We’re Here…. But Who Are We?
There’s plenty out there about what patient advocates do. In the big picture, we help patients navigate the health care system. But what does that really mean?
We are… problem-solvers
A client came to me after trying for over 6 months to resolve her medical bill with her provider and issuance company. After talking with her, the insurer, and provider, I figured out that the problem was with the provider and involved something known as timely filing. Instead of sending the large out-of-network bill to a collections agency, the provider reduced it to $350.
We are… compassionate
Getting diagnosed with cancer is scary and overwhelming. Having to find a memory care community for your parent is scary and overwhelming. Getting a bill for 6 figures is scary and overwhelming. It’s not just about helping a client get all the information he or she needs to decide on a course of treatment… it’s also about being there for our clients.
We are… knowledgeable
We’re familiar with rules and statutes and policy-wonky stuff. Some states have statutes that protect patients from being billed at out-of-network rates in emergency situations. How your health insurance plan is structured (self-funded vs group) affects whether federal or state laws apply as well as how the appeals process works.
We are… stress-relievers
Patients and family members sometimes need a shoulder to cry on, a safe place to vent. A client’s daughter once apologized to me for how frustrated her dad sounded in an email. I told her that every one of my clients is stressed when they come to me. I’ve heard the relief in clients’ voices when I call to say “your IVF treatment will now be covered,” “your bill was reduced by $32,000,” or “I arranged for all your different doctors to talk to each other.”
We are… proactive
A client didn’t like her oncologist; after meeting him, I agreed with her. She had been told she couldn’t switch to another oncologist in the practice. I knew who to speak to make that change happen. Another client had been bouncing back and forth from the hospital to the skilled nursing facility (SNF); she felt that things were falling through the cracks. I organized a meeting with the hospital nurse, the palliative care social workers and the SNF social worker so we could talk through and solve the problems together.
We… empower
A client who was in the early stages of dementia was very nervous about seeing her neurologist, who she said she didn’t like, and would cancel every appointment. Her daughter had been going with her and wouldn’t allow her mom to ask questions. I met with my client before her appointment, asked her what she wanted to get out of the appointment, what questions she had, and told her she could ask any questions she wants to ask. She rose to the occasion, it was a great appointment, my client left feeling good about herself and about her doctor… and I even discovered an error in the dosage of one of my client’s medications.
We… educate
We’ll teach you strategies for talking with your doctor. We’ll show you where you can find patient safety checklists and what to do with them. We’ll explain Medicare open enrollment, what questions to ask your insurance agent before you decide on a plan, and how pre-authorization works.

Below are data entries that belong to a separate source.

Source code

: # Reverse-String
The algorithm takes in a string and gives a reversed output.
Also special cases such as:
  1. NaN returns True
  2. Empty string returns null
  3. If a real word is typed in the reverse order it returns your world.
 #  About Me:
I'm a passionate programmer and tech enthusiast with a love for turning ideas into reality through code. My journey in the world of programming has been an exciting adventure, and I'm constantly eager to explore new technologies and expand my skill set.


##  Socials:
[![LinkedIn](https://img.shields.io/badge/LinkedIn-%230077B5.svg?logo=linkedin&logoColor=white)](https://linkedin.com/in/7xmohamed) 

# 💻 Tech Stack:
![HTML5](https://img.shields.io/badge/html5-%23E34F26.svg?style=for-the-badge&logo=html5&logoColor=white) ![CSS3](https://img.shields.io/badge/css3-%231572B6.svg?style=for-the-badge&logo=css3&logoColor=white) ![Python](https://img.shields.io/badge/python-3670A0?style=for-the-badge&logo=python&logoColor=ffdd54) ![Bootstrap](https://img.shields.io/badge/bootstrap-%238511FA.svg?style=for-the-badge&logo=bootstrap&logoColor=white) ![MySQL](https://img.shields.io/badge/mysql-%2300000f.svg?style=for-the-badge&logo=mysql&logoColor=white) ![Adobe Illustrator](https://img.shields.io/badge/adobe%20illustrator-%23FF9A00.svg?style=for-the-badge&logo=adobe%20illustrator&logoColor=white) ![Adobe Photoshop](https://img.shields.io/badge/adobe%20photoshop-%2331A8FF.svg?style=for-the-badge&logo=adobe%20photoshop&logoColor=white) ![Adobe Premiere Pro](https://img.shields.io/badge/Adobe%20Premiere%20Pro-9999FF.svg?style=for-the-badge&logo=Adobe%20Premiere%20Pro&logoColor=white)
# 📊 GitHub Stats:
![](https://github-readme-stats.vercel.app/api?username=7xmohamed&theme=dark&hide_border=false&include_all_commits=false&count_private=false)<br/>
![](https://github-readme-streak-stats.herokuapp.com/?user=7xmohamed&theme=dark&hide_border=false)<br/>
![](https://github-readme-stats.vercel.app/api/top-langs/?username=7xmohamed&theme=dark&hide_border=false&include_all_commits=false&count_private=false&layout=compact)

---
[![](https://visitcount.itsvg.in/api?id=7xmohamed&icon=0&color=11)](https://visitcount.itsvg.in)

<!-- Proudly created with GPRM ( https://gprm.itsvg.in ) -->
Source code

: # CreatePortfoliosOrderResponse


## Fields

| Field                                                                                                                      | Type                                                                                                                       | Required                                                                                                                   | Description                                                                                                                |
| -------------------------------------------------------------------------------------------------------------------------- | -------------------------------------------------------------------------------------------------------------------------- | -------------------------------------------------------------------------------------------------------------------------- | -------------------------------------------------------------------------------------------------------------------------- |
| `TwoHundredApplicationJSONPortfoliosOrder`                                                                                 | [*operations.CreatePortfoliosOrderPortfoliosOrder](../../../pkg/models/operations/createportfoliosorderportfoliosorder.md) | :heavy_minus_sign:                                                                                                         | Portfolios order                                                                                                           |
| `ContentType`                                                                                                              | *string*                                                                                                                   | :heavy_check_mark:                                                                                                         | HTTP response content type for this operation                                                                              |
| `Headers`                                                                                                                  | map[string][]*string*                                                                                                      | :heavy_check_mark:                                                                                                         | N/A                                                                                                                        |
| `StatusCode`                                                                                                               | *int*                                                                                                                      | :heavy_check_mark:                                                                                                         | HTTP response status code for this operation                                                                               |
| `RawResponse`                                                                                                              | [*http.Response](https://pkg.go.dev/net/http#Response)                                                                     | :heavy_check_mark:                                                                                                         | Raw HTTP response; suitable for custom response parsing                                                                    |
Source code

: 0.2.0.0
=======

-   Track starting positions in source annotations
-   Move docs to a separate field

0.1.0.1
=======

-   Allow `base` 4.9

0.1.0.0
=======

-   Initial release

We are… good communicators
We can attend the weekly care plan meetings at the SNF since you live out-of-town; we’ll convey your family’s concerns, listen to the staff, and work out any coordination or problem-solving that needs to happen to keep your family member safe and well-cared for. The out-of-network rehab hospital told you they can’t give you a discount? Months after you left the hospital, I’ll write a persuasive letter and save you $32,000 off your bill.
We are… “the bad guys”
The doctor didn’t wash his hands when he came in your hospital room? I’ll take on the awkward task of asking him to wash his hands. You don’t want to be seen as “difficult” by asking your doctor if there are other treatment options? I’ll raise the topic for you. You don’t want to be the one to suggest your mom moves into assisted living? I’ll help you prepare to have that conversation, be there with you, or plant the seed.
We are… “the good guys”
You just yelled at the ICU nurses because you didn’t sleep all night? I’ll go find them in the hall, explain that you’re tired, and thank them for providing good care for you. I’ll send a hand-written thank you note to the oncology nurse who went out of her way to help.
We want… you and your family member to have time to do what you do best
Be husband and wife. Be parent and child. Have some fun together. Let us do the research, call the doctors, argue with the health insurance company, facilitate difficult conversations. Armed with knowledge, strong communication skills, and a commitment to do right for our clients, we can use our expertise, experience, compassion, and research skills to make sure our clients get the health care they deserve.